WHAT NEEDS TO BE DONE:
Within the data below, find the string "Health" and return each line where it occurs.

....

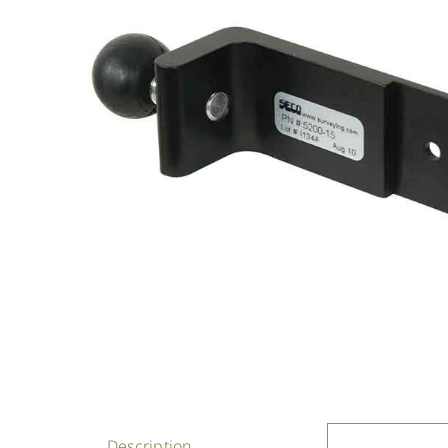
Description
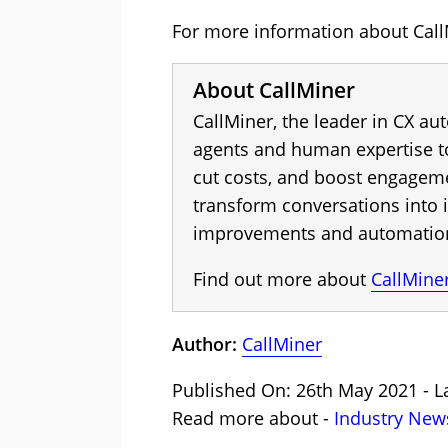
For more information about CallM
About CallMiner
CallMiner, the leader in CX a
agents and human expertise to
cut costs, and boost engagem
transform conversations into i
improvements and automation 
Find out more about
CallMine
Author:
CallMiner
Published On: 26th May 2021 - La
Read more about -
Industry New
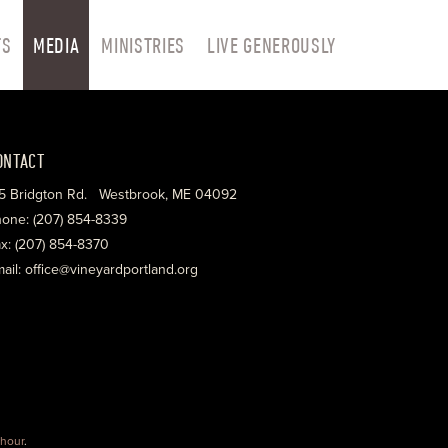
TS
MEDIA
MINISTRIES
LIVE GENEROUSLY
ONTACT
5 Bridgton Rd. Westbrook, ME 04092
one: (207) 854-8339
x: (207) 854-8370
ail: office@vineyardportland.org
hour
.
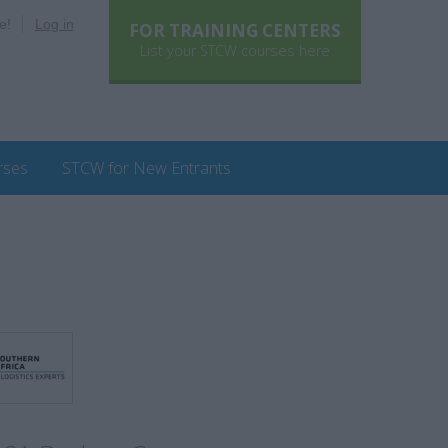
e!
Log in
FOR TRAINING CENTERS
List your STCW courses here
rses
STCW for New Entrants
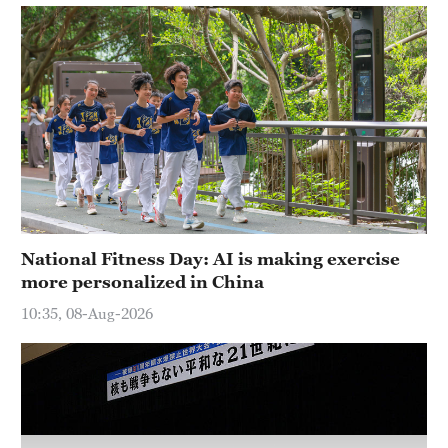
Hyderabad
42°C
Sydney
23°C
Singapore
30°C
National Fitness Day: AI is making exercise
more personalized in China
10:35, 08-Aug-2026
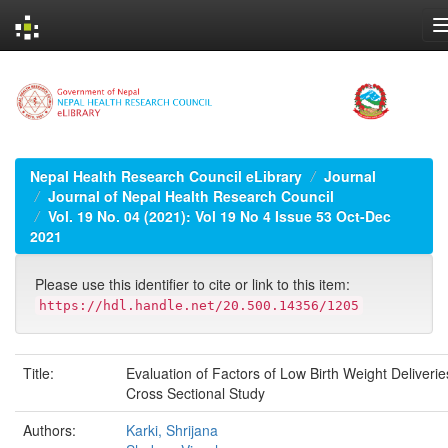
Skip
navigation
Nepal Health Research Council eLibrary
Journal
Journal of Nepal Health Research Council
Vol. 19 No. 04 (2021): Vol 19 No 4 Issue 53 Oct-Dec
2021
Please use this identifier to cite or link to this item:
https://hdl.handle.net/20.500.14356/1205
Title:
Evaluation of Factors of Low Birth Weight Deliverie
Cross Sectional Study
Authors:
Karki, Shrijana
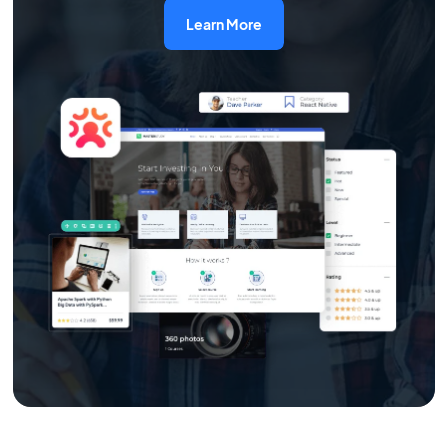
Learn More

....

WORKED SOLUTION:
Nepal Health Research Council eLibrary
Journal of Nepal Health Research Council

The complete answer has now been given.